TASK DESCRIPTION ▸ Render each nonblank line of the data below as a row in a Markdown table with the columns "Row" and "Line", numbering rows consecutively from 1.

(Data excerpted from a collection)
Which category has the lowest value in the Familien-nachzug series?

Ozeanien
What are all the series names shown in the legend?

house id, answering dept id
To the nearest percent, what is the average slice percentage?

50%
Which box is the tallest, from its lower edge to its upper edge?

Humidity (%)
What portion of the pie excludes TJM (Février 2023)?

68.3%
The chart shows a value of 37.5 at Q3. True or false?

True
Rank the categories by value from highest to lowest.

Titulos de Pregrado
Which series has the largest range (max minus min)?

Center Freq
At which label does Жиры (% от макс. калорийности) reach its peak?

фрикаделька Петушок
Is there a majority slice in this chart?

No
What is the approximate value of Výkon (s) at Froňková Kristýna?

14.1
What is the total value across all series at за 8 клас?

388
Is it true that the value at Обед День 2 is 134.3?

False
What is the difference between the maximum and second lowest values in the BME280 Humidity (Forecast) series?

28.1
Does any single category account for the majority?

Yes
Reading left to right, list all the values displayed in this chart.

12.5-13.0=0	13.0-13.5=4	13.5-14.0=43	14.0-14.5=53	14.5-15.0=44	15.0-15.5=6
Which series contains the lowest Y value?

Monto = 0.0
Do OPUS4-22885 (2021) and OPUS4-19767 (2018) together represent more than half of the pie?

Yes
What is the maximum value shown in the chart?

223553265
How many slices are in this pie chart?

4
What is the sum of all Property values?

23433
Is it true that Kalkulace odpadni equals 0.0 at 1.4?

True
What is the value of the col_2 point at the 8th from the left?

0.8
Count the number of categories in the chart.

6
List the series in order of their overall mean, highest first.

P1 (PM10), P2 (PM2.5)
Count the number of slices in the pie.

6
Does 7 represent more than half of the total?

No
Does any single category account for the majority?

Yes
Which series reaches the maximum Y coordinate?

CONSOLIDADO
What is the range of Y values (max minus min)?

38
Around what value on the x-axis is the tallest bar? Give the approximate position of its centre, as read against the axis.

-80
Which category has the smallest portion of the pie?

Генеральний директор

WORKED SOLUTION ▸
| Row | Line |
|---|---|
| 1 | Which category has the lowest value in the Familien-nachzug series? |
| 2 | Ozeanien |
| 3 | What are all the series names shown in the legend? |
| 4 | house id, answering dept id |
| 5 | To the nearest percent, what is the average slice percentage? |
| 6 | 50% |
| 7 | Which box is the tallest, from its lower edge to its upper edge? |
| 8 | Humidity (%) |
| 9 | What portion of the pie excludes TJM (Février 2023)? |
| 10 | 68.3% |
| 11 | The chart shows a value of 37.5 at Q3. True or false? |
| 12 | True |
| 13 | Rank the categories by value from highest to lowest. |
| 14 | Titulos de Pregrado |
| 15 | Which series has the largest range (max minus min)? |
| 16 | Center Freq |
| 17 | At which label does Жиры (% от макс. калорийности) reach its peak? |
| 18 | фрикаделька Петушок |
| 19 | Is there a majority slice in this chart? |
| 20 | No |
| 21 | What is the approximate value of Výkon (s) at Froňková Kristýna? |
| 22 | 14.1 |
| 23 | What is the total value across all series at за 8 клас? |
| 24 | 388 |
| 25 | Is it true that the value at Обед День 2 is 134.3? |
| 26 | False |
| 27 | What is the difference between the maximum and second lowest values in the BME280 Humidity (Forecast) series? |
| 28 | 28.1 |
| 29 | Does any single category account for the majority? |
| 30 | Yes |
| 31 | Reading left to right, list all the values displayed in this chart. |
| 32 | 12.5-13.0=0	13.0-13.5=4	13.5-14.0=43	14.0-14.5=53	14.5-15.0=44	15.0-15.5=6 |
| 33 | Which series contains the lowest Y value? |
| 34 | Monto = 0.0 |
| 35 | Do OPUS4-22885 (2021) and OPUS4-19767 (2018) together represent more than half of the pie? |
| 36 | Yes |
| 37 | What is the maximum value shown in the chart? |
| 38 | 223553265 |
| 39 | How many slices are in this pie chart? |
| 40 | 4 |
| 41 | What is the sum of all Property values? |
| 42 | 23433 |
| 43 | Is it true that Kalkulace odpadni equals 0.0 at 1.4? |
| 44 | True |
| 45 | What is the value of the col_2 point at the 8th from the left? |
| 46 | 0.8 |
| 47 | Count the number of categories in the chart. |
| 48 | 6 |
| 49 | List the series in order of their overall mean, highest first. |
| 50 | P1 (PM10), P2 (PM2.5) |
| 51 | Count the number of slices in the pie. |
| 52 | 6 |
| 53 | Does 7 represent more than half of the total? |
| 54 | No |
| 55 | Does any single category account for the majority? |
| 56 | Yes |
| 57 | Which series reaches the maximum Y coordinate? |
| 58 | CONSOLIDADO |
| 59 | What is the range of Y values (max minus min)? |
| 60 | 38 |
| 61 | Around what value on the x-axis is the tallest bar? Give the approximate position of its centre, as read against the axis. |
| 62 | -80 |
| 63 | Which category has the smallest portion of the pie? |
| 64 | Генеральний директор |